EXERCISE BRIEF: Reproduce the whole of the data exactly.

EXTRACTED DATA:
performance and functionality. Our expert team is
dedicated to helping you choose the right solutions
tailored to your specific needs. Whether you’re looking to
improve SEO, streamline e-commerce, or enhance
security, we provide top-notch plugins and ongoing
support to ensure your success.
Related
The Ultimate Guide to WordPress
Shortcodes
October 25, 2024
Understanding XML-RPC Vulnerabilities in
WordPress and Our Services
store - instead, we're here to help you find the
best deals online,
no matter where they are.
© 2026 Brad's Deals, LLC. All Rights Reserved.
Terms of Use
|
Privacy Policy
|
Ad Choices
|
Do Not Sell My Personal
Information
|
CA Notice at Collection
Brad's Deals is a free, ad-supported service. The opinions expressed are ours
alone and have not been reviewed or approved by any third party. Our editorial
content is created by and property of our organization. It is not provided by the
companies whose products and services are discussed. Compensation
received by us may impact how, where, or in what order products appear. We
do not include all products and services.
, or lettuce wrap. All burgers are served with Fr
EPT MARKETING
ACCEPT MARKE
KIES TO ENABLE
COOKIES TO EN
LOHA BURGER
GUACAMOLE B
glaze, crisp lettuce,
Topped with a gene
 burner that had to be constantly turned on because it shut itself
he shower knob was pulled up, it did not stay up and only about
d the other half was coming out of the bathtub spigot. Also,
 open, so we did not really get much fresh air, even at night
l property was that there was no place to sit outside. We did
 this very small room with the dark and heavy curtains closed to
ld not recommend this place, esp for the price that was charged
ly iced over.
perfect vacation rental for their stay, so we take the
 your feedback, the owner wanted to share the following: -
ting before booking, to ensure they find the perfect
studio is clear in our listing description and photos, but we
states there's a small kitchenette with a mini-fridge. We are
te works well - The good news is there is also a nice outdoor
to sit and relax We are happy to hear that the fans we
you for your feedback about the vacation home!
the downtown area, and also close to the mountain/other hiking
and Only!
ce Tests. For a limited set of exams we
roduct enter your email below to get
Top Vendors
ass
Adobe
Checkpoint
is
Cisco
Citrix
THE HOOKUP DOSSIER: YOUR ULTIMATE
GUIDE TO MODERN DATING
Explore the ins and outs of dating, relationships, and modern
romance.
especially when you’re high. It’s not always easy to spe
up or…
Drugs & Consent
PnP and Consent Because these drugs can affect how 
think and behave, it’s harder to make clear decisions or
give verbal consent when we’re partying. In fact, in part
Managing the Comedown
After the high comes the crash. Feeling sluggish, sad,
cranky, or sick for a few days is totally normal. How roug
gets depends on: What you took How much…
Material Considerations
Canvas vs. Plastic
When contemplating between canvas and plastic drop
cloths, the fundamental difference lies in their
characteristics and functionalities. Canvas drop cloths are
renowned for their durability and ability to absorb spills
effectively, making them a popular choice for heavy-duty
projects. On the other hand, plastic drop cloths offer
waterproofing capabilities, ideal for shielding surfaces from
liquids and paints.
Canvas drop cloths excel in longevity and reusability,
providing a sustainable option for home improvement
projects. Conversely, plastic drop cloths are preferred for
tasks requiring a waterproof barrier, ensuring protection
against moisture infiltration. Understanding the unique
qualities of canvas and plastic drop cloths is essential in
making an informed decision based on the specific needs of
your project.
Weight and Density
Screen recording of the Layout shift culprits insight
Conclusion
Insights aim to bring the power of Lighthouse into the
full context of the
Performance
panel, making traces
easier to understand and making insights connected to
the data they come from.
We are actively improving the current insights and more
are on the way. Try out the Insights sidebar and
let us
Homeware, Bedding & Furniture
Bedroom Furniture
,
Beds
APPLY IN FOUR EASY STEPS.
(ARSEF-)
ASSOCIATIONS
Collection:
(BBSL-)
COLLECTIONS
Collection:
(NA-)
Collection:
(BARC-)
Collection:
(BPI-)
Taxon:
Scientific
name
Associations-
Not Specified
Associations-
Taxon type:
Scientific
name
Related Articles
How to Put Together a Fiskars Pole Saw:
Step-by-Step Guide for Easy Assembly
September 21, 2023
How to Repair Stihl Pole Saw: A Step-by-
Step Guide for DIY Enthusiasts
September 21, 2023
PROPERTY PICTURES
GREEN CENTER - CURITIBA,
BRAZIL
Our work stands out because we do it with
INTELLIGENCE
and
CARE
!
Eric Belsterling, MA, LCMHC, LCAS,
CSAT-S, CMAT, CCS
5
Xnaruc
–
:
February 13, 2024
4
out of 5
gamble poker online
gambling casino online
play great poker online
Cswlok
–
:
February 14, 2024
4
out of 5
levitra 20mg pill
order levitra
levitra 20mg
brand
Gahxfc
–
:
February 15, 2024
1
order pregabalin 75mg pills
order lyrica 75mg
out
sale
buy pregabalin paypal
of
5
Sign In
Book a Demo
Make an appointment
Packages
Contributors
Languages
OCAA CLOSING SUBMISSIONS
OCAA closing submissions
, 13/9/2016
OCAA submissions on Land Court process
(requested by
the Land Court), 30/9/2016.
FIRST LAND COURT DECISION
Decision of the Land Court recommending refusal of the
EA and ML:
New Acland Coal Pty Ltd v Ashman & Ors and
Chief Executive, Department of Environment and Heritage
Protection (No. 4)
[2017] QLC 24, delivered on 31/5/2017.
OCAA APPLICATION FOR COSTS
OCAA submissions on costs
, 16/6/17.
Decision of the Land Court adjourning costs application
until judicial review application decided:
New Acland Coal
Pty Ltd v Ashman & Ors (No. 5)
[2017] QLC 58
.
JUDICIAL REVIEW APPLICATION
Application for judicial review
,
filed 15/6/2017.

RESULT FOR THIS EXERCISE:
performance and functionality. Our expert team is
dedicated to helping you choose the right solutions
tailored to your specific needs. Whether you’re looking to
improve SEO, streamline e-commerce, or enhance
security, we provide top-notch plugins and ongoing
support to ensure your success.
Related
The Ultimate Guide to WordPress
Shortcodes
October 25, 2024
Understanding XML-RPC Vulnerabilities in
WordPress and Our Services
store - instead, we're here to help you find the
best deals online,
no matter where they are.
© 2026 Brad's Deals, LLC. All Rights Reserved.
Terms of Use
|
Privacy Policy
|
Ad Choices
|
Do Not Sell My Personal
Information
|
CA Notice at Collection
Brad's Deals is a free, ad-supported service. The opinions expressed are ours
alone and have not been reviewed or approved by any third party. Our editorial
content is created by and property of our organization. It is not provided by the
companies whose products and services are discussed. Compensation
received by us may impact how, where, or in what order products appear. We
do not include all products and services.
, or lettuce wrap. All burgers are served with Fr
EPT MARKETING
ACCEPT MARKE
KIES TO ENABLE
COOKIES TO EN
LOHA BURGER
GUACAMOLE B
glaze, crisp lettuce,
Topped with a gene
 burner that had to be constantly turned on because it shut itself
he shower knob was pulled up, it did not stay up and only about
d the other half was coming out of the bathtub spigot. Also,
 open, so we did not really get much fresh air, even at night
l property was that there was no place to sit outside. We did
 this very small room with the dark and heavy curtains closed to
ld not recommend this place, esp for the price that was charged
ly iced over.
perfect vacation rental for their stay, so we take the
 your feedback, the owner wanted to share the following: -
ting before booking, to ensure they find the perfect
studio is clear in our listing description and photos, but we
states there's a small kitchenette with a mini-fridge. We are
te works well - The good news is there is also a nice outdoor
to sit and relax We are happy to hear that the fans we
you for your feedback about the vacation home!
the downtown area, and also close to the mountain/other hiking
and Only!
ce Tests. For a limited set of exams we
roduct enter your email below to get
Top Vendors
ass
Adobe
Checkpoint
is
Cisco
Citrix
THE HOOKUP DOSSIER: YOUR ULTIMATE
GUIDE TO MODERN DATING
Explore the ins and outs of dating, relationships, and modern
romance.
especially when you’re high. It’s not always easy to spe
up or…
Drugs & Consent
PnP and Consent Because these drugs can affect how 
think and behave, it’s harder to make clear decisions or
give verbal consent when we’re partying. In fact, in part
Managing the Comedown
After the high comes the crash. Feeling sluggish, sad,
cranky, or sick for a few days is totally normal. How roug
gets depends on: What you took How much…
Material Considerations
Canvas vs. Plastic
When contemplating between canvas and plastic drop
cloths, the fundamental difference lies in their
characteristics and functionalities. Canvas drop cloths are
renowned for their durability and ability to absorb spills
effectively, making them a popular choice for heavy-duty
projects. On the other hand, plastic drop cloths offer
waterproofing capabilities, ideal for shielding surfaces from
liquids and paints.
Canvas drop cloths excel in longevity and reusability,
providing a sustainable option for home improvement
projects. Conversely, plastic drop cloths are preferred for
tasks requiring a waterproof barrier, ensuring protection
against moisture infiltration. Understanding the unique
qualities of canvas and plastic drop cloths is essential in
making an informed decision based on the specific needs of
your project.
Weight and Density
Screen recording of the Layout shift culprits insight
Conclusion
Insights aim to bring the power of Lighthouse into the
full context of the
Performance
panel, making traces
easier to understand and making insights connected to
the data they come from.
We are actively improving the current insights and more
are on the way. Try out the Insights sidebar and
let us
Homeware, Bedding & Furniture
Bedroom Furniture
,
Beds
APPLY IN FOUR EASY STEPS.
(ARSEF-)
ASSOCIATIONS
Collection:
(BBSL-)
COLLECTIONS
Collection:
(NA-)
Collection:
(BARC-)
Collection:
(BPI-)
Taxon:
Scientific
name
Associations-
Not Specified
Associations-
Taxon type:
Scientific
name
Related Articles
How to Put Together a Fiskars Pole Saw:
Step-by-Step Guide for Easy Assembly
September 21, 2023
How to Repair Stihl Pole Saw: A Step-by-
Step Guide for DIY Enthusiasts
September 21, 2023
PROPERTY PICTURES
GREEN CENTER - CURITIBA,
BRAZIL
Our work stands out because we do it with
INTELLIGENCE
and
CARE
!
Eric Belsterling, MA, LCMHC, LCAS,
CSAT-S, CMAT, CCS
5
Xnaruc
–
:
February 13, 2024
4
out of 5
gamble poker online
gambling casino online
play great poker online
Cswlok
–
:
February 14, 2024
4
out of 5
levitra 20mg pill
order levitra
levitra 20mg
brand
Gahxfc
–
:
February 15, 2024
1
order pregabalin 75mg pills
order lyrica 75mg
out
sale
buy pregabalin paypal
of
5
Sign In
Book a Demo
Make an appointment
Packages
Contributors
Languages
OCAA CLOSING SUBMISSIONS
OCAA closing submissions
, 13/9/2016
OCAA submissions on Land Court process
(requested by
the Land Court), 30/9/2016.
FIRST LAND COURT DECISION
Decision of the Land Court recommending refusal of the
EA and ML:
New Acland Coal Pty Ltd v Ashman & Ors and
Chief Executive, Department of Environment and Heritage
Protection (No. 4)
[2017] QLC 24, delivered on 31/5/2017.
OCAA APPLICATION FOR COSTS
OCAA submissions on costs
, 16/6/17.
Decision of the Land Court adjourning costs application
until judicial review application decided:
New Acland Coal
Pty Ltd v Ashman & Ors (No. 5)
[2017] QLC 58
.
JUDICIAL REVIEW APPLICATION
Application for judicial review
,
filed 15/6/2017.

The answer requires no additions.